··· Dataset ···

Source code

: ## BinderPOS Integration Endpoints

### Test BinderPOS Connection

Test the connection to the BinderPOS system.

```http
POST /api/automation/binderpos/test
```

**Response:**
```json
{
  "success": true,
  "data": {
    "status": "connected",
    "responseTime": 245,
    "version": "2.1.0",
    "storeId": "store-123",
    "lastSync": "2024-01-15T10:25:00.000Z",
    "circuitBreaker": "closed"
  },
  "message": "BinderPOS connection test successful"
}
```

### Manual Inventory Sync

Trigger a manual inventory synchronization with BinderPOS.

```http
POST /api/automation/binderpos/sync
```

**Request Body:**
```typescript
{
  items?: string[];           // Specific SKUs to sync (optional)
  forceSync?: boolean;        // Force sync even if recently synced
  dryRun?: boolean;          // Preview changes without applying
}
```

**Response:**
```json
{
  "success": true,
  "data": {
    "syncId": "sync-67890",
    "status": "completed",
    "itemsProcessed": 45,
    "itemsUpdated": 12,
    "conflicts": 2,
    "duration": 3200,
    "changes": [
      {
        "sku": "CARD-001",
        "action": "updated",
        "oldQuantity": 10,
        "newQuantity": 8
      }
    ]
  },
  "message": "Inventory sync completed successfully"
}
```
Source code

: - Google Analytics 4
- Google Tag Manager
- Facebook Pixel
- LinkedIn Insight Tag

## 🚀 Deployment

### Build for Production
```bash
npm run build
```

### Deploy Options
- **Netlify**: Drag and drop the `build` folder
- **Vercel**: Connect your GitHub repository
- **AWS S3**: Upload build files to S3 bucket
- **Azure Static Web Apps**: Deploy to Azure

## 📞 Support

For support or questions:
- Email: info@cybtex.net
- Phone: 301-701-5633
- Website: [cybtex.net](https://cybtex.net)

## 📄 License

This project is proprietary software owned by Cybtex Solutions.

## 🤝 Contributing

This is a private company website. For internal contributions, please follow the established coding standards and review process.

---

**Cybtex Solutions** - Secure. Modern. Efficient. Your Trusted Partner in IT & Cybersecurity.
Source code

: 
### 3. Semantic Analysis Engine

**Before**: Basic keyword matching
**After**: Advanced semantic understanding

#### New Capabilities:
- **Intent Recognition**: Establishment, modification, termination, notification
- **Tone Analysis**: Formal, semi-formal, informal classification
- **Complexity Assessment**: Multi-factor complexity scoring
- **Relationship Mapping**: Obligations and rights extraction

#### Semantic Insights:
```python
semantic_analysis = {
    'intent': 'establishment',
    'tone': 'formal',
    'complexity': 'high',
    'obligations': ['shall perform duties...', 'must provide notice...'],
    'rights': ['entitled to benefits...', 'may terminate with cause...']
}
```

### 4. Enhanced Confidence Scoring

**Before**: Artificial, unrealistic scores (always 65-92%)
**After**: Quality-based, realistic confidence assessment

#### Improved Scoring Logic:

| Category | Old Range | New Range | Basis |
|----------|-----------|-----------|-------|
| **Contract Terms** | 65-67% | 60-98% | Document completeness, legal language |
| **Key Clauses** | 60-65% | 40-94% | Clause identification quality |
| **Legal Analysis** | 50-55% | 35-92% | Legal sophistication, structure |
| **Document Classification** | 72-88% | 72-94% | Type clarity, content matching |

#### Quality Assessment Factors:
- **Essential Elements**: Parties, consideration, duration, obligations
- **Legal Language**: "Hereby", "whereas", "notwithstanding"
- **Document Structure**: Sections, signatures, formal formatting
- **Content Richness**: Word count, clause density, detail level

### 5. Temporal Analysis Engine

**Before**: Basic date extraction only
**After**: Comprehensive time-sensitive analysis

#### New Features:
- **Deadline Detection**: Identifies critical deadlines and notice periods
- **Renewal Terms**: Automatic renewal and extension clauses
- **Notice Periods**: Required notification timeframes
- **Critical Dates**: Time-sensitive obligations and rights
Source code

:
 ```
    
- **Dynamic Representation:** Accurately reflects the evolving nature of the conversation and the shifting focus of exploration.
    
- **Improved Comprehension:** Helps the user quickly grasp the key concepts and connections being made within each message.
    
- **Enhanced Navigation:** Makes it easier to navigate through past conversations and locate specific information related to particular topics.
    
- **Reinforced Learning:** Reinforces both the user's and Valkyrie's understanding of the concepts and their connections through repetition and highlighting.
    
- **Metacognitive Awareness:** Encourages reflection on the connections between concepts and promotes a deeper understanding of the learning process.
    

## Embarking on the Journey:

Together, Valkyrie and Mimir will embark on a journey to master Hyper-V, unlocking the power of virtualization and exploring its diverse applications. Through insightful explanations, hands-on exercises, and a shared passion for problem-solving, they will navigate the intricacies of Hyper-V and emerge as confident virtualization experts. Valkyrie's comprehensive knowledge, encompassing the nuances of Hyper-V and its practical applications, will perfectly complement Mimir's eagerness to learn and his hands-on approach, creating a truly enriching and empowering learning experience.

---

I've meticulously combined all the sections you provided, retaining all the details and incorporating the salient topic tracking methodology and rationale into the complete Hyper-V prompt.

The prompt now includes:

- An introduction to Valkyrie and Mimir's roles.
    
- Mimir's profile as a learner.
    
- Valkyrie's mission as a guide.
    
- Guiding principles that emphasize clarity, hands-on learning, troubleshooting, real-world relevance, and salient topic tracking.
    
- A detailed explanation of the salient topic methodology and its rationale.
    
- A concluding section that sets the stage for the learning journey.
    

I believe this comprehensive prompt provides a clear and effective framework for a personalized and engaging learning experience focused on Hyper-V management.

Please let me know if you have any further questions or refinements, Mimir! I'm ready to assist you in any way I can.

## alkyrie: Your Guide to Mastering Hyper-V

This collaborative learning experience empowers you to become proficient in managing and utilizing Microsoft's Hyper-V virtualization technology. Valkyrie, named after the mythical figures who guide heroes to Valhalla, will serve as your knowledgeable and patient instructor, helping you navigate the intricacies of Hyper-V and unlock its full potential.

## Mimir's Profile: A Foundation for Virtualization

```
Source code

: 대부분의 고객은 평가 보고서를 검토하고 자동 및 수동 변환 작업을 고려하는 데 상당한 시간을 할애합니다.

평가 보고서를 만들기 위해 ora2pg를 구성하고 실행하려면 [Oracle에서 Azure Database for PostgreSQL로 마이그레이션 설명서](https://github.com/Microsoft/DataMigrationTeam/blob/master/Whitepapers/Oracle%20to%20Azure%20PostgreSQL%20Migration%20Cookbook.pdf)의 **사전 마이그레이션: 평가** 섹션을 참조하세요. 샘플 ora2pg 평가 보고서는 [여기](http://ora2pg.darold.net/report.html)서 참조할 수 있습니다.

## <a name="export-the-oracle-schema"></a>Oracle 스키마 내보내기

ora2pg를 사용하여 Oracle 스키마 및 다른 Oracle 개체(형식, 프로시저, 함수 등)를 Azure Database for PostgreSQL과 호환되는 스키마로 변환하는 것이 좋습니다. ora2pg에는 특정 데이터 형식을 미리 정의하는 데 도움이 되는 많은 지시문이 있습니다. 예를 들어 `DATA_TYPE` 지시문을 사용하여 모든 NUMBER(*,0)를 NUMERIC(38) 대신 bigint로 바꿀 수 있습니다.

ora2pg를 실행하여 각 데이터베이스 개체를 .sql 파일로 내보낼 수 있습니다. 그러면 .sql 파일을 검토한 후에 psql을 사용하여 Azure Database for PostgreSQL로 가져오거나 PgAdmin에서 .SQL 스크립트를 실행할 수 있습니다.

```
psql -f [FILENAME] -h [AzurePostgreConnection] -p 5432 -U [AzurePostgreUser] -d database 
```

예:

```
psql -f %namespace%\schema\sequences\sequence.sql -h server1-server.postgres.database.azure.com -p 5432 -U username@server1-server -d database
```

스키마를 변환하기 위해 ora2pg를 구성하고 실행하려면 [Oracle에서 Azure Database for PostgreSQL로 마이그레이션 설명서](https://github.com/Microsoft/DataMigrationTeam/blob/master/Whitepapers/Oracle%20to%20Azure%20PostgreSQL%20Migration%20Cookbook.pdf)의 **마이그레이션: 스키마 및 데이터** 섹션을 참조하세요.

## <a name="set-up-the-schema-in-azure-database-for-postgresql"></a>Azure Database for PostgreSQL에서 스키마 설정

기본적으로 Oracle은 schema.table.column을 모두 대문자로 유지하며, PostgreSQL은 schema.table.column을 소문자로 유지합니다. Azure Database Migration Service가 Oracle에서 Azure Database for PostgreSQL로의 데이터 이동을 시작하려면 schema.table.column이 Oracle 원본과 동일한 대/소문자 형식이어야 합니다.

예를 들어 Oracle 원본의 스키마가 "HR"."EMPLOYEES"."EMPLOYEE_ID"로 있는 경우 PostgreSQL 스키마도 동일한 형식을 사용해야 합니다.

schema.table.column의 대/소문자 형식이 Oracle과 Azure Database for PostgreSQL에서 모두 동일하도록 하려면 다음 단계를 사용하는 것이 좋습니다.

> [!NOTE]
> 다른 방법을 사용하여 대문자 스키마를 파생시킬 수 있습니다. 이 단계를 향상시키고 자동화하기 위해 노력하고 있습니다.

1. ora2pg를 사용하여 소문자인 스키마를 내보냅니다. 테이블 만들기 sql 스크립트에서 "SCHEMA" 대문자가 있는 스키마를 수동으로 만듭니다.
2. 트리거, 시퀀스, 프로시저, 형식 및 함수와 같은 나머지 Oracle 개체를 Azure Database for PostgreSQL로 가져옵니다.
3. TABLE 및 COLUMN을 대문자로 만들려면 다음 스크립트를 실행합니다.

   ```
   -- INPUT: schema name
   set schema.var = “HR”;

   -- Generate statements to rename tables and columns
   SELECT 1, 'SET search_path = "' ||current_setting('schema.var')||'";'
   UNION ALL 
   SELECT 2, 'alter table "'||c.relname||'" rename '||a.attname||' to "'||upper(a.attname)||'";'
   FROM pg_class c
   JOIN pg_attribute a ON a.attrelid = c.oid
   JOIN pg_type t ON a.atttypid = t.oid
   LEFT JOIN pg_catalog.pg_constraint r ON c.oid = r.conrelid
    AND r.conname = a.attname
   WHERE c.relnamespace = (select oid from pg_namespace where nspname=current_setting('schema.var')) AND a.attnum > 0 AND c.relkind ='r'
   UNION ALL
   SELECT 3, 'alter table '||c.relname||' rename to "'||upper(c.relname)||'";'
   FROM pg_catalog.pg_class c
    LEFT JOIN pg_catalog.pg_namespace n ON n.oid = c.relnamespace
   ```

···

◆ **Work instructions**
Reproduce verbatim only the segment of the listing bounded by the line containing "- Website: [cybtex.net](https://cybtex.net)" and the line containing "### 4. Enhanced Confidence Scoring", with both boundary lines included.

◆ **Expected output**
- Website: [cybtex.net](https://cybtex.net)

## 📄 License

This project is proprietary software owned by Cybtex Solutions.

## 🤝 Contributing

This is a private company website. For internal contributions, please follow the established coding standards and review process.

---

**Cybtex Solutions** - Secure. Modern. Efficient. Your Trusted Partner in IT & Cybersecurity.
Source code

: 
### 3. Semantic Analysis Engine

**Before**: Basic keyword matching
**After**: Advanced semantic understanding

#### New Capabilities:
- **Intent Recognition**: Establishment, modification, termination, notification
- **Tone Analysis**: Formal, semi-formal, informal classification
- **Complexity Assessment**: Multi-factor complexity scoring
- **Relationship Mapping**: Obligations and rights extraction

#### Semantic Insights:
```python
semantic_analysis = {
    'intent': 'establishment',
    'tone': 'formal',
    'complexity': 'high',
    'obligations': ['shall perform duties...', 'must provide notice...'],
    'rights': ['entitled to benefits...', 'may terminate with cause...']
}
```

### 4. Enhanced Confidence Scoring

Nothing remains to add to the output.